Le parcours balisé longe le fleuve entre Saint-Brévin et Cuffy (Cher). — F. ELSNER / 20 MINUTES

«Ce circuit est formidable. Les villages sont agréables, on fait des rencontres. Et puis on découvre la Loire autrement, dans le calme, à son rythme. » Michel et Dominique sont ravis de l'expérience. Partis de Blois « surtout attirés par les châteaux de la Loire au départ », ce couple de retraités bretons a finalement poussé jusqu'à Nantes, après trois semaines de pédalage (et un petit intermède en train). Comme eux, ils sont des milliers à avoir cédé à l'attrait du parcours Loire à vélo ces derniers mois.
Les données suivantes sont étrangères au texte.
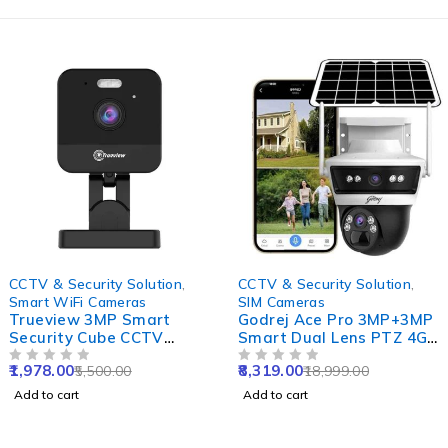
-64%
-56%
CCTV & Security Solution
,
CCTV & Security Solution
,
Smart WiFi Cameras
SIM Cameras
Trueview 3MP Smart
Godrej Ace Pro 3MP+3MP
Security Cube CCTV
Smart Dual Lens PTZ 4G
Camera for Home, Office,
Sim Camera with 10X
1,978.00
8,319.00
5,500.00
18,999.00
Shop & Support 10X
OUT OF 5
Zoom, Night Vision, Two
OUT OF 5
Digital Zoom
Way Audio,
Add to cart
Add to cart
Human/Motion Detect &
Support SD Upto 256GB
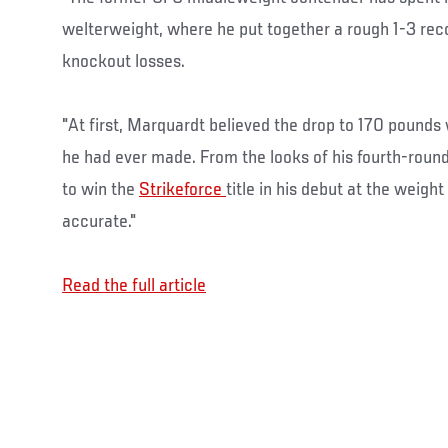
welterweight, where he put together a rough 1-3 rec
knockout losses.
"At first, Marquardt believed the drop to 170 pounds
he had ever made. From the looks of his fourth-roun
to win the
Strikeforce
title in his debut at the weigh
accurate."
Read the full article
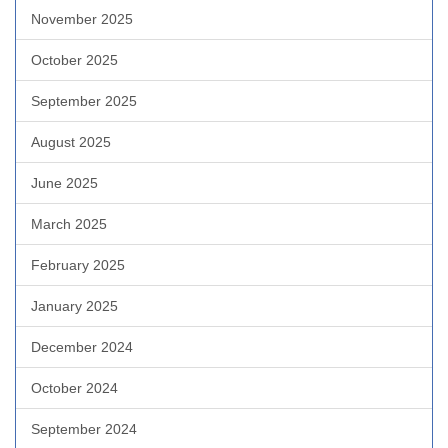
November 2025
October 2025
September 2025
August 2025
June 2025
March 2025
February 2025
January 2025
December 2024
October 2024
September 2024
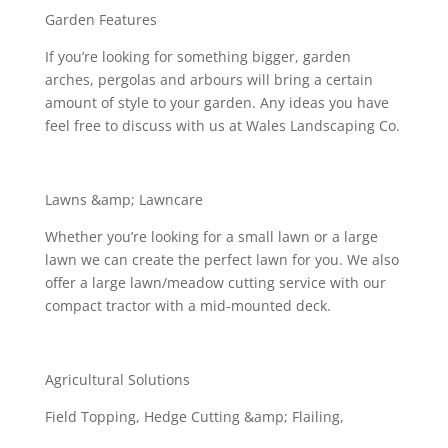
Garden Features
If you’re looking for something bigger, garden
arches, pergolas and arbours will bring a certain
amount of style to your garden. Any ideas you have
feel free to discuss with us at Wales Landscaping Co.
Lawns &amp; Lawncare
Whether you’re looking for a small lawn or a large
lawn we can create the perfect lawn for you. We also
offer a large lawn/meadow cutting service with our
compact tractor with a mid-mounted deck.
Agricultural Solutions
Field Topping, Hedge Cutting &amp; Flailing,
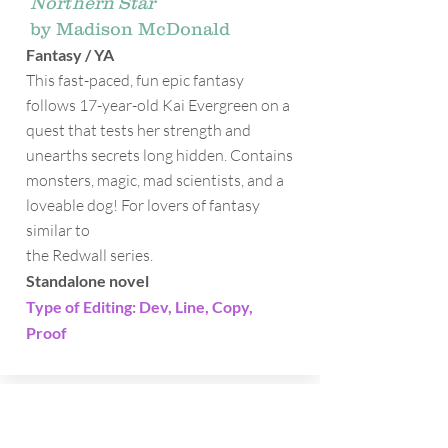
Northern Star
by Madison McDonald
Fantasy / YA
This fast-paced, fun epic fantasy
follows 17-year-old Kai Evergreen on a
quest that tests her strength and
unearths secrets long hidden. Contains
monsters, magic, mad scientists, and a
loveable dog! For lovers of fantasy
similar to
the Redwall series.
Standalone novel
Type of Editing: Dev, Line, Copy,
Proof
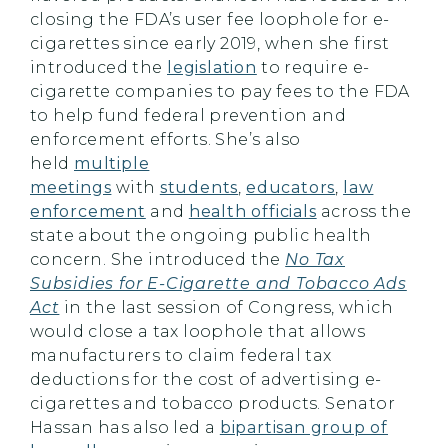
closing the FDA’s user fee loophole for e-
cigarettes since early 2019, when she first
introduced the
legislation
to require e-
cigarette companies to pay fees to the FDA
to help fund federal prevention and
enforcement efforts. She’s also
held
multiple
meetings
with
students
,
educators
,
law
enforcement
and
health officials
across the
state about the ongoing public health
concern. She introduced the
No Tax
Subsidies for E-Cigarette and Tobacco Ads
Act
in the last session of Congress, which
would close a tax loophole that allows
manufacturers to claim federal tax
deductions for the cost of advertising e-
cigarettes and tobacco products. Senator
Hassan has also led a
bipartisan group of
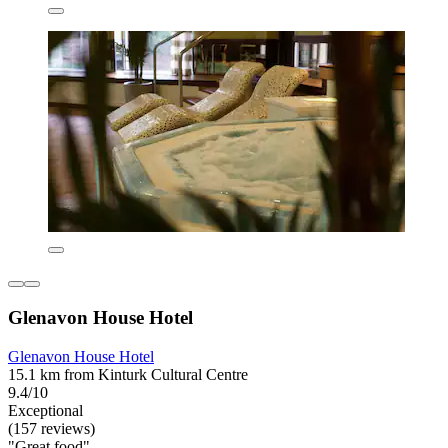
Glenavon House Hotel
Glenavon House Hotel
15.1 km from Kinturk Cultural Centre
9.4/10
Exceptional
(157 reviews)
"Great food"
Emprunté par 736 000 cyclistes en 2010, ce circuit balisé de 800 km traversant six départements entre Cuffy (Cher) et Saint-Brévin semble avoir encore franchi un cap de fréquentation. « On n'a pas d'évaluation chiffrée mais tous les professionnels sont unanimes pour dire qu'il n'y a jamais eu autant de monde que cette année », confirme Sophie Saramito, secrétaire de la région Pays de la Loire. Les explications du succès sont multiples. « Il y a l'atout évident du val de Loire, sa nature, ses sites culturels. Il y a l'intérêt grandissant pour le vélo, un loisir qu'on maîtrise, qui permet une rupture nette avec le quotidien. D'autant plus qu'ici le terrain est plutôt plat. La communication importante, les guides qui en parlent, ça joue aussi. Et puis il y a l'effet crise : les vacances de proximité sont privilégiées et longer la Loire à vélo, ce n'est pas cher. »

Les campings en profitent
Majoritairement français, les touristes dépensent en moyenne 68 € par jour sur l'itinéraire. Les retombées économiques sont donc non négligeables (15 millions d'euros en 2010). « L'hôtellerie-restauration en profite, en particulier les campings, précise Sophie Saramito. Mais aussi les activités de loisirs (visites) et, tendance nouvelle, les loueurs et taxis pour le transfert des bagages ».